For a start, the book will make uneasy reading for Derek Dougan admirers, Thomson referring to the centre-forward as ‘a bit of a poser,’ a lodger who outstayed his welcome and didn’t bother paying any rent, and an Aston Villa team-mate who sometimes didn’t fancy playing in away games.
There is also a chillingly full account of the car crash that claimed the life of the former Express & Star sports writer, Malcolm Williams.
Thomson’s colourful recollections, penned by Simon Goodyear, contain some barbed comments about Stan Cullis, a man he was somewhat perturbed to be reunited with at Birmingham towards the end of his career.
No doubt his strong views are influenced by the fact the manager called on him to play in a competitive Wolves match only once.
Thomson marked the occasion – a home League game against Newcastle in April, 1957 – with a goal. A picture of his big moment appears on the front cover and again inside.

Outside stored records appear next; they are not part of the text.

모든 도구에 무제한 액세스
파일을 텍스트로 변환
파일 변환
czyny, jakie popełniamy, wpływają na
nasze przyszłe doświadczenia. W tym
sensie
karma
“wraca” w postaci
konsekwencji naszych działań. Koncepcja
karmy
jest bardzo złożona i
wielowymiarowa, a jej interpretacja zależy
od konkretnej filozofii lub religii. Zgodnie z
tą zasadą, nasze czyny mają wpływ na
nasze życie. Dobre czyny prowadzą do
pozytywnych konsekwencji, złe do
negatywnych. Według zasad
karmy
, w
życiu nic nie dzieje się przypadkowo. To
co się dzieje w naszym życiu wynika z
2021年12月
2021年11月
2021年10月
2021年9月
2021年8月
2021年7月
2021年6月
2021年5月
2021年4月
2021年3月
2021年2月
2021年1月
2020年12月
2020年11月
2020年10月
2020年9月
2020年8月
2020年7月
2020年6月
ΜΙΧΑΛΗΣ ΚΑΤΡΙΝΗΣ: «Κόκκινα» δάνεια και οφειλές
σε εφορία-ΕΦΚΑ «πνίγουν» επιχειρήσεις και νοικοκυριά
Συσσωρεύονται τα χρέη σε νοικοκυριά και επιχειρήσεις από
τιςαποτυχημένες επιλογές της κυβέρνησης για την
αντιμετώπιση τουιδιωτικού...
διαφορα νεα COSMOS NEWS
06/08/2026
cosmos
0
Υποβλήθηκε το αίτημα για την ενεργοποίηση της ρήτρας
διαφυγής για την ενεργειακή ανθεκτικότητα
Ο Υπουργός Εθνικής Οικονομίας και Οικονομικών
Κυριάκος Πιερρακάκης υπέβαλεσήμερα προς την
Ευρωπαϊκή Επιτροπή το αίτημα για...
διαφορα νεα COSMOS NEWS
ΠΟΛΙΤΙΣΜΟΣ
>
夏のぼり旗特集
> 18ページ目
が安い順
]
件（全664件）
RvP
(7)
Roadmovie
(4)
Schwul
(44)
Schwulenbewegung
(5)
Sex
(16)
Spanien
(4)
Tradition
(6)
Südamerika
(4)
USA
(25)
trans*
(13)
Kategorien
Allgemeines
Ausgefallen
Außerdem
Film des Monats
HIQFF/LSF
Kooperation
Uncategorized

Three days earlier, he had netted twice in a floodlit friendly against Valencia but that was that for him at Molineux, although he had also gone on the trip to Russia in 1955.
The Birmingham-based Scot says he does have something to be thankful to Cullis for, though; a decision that possibly saved his life.
One Sunday in January, 1955, the York-to-Bristol express was derailed in Sutton Coldfield, killing 17 people and injuring 25.
“Little did Cullis know that seven of his players were due to take that train,” Thomson writes. “One of those was me. The others were Colin Tether, Dick Calvert, Harry Middleton, Stan Round, Cyril Bevan and Geoff Sidebottom. Cullis called a meeting for the Sunday and we travelled back on the Saturday instead.”
Thomson has also battled against alcoholism and been a serial womaniser, so his 192-page story (with a foreword by Mike Summerbee) is rarely dull!
* The Real Bobby Dazzler costs £16.99 and is published by Derby Books.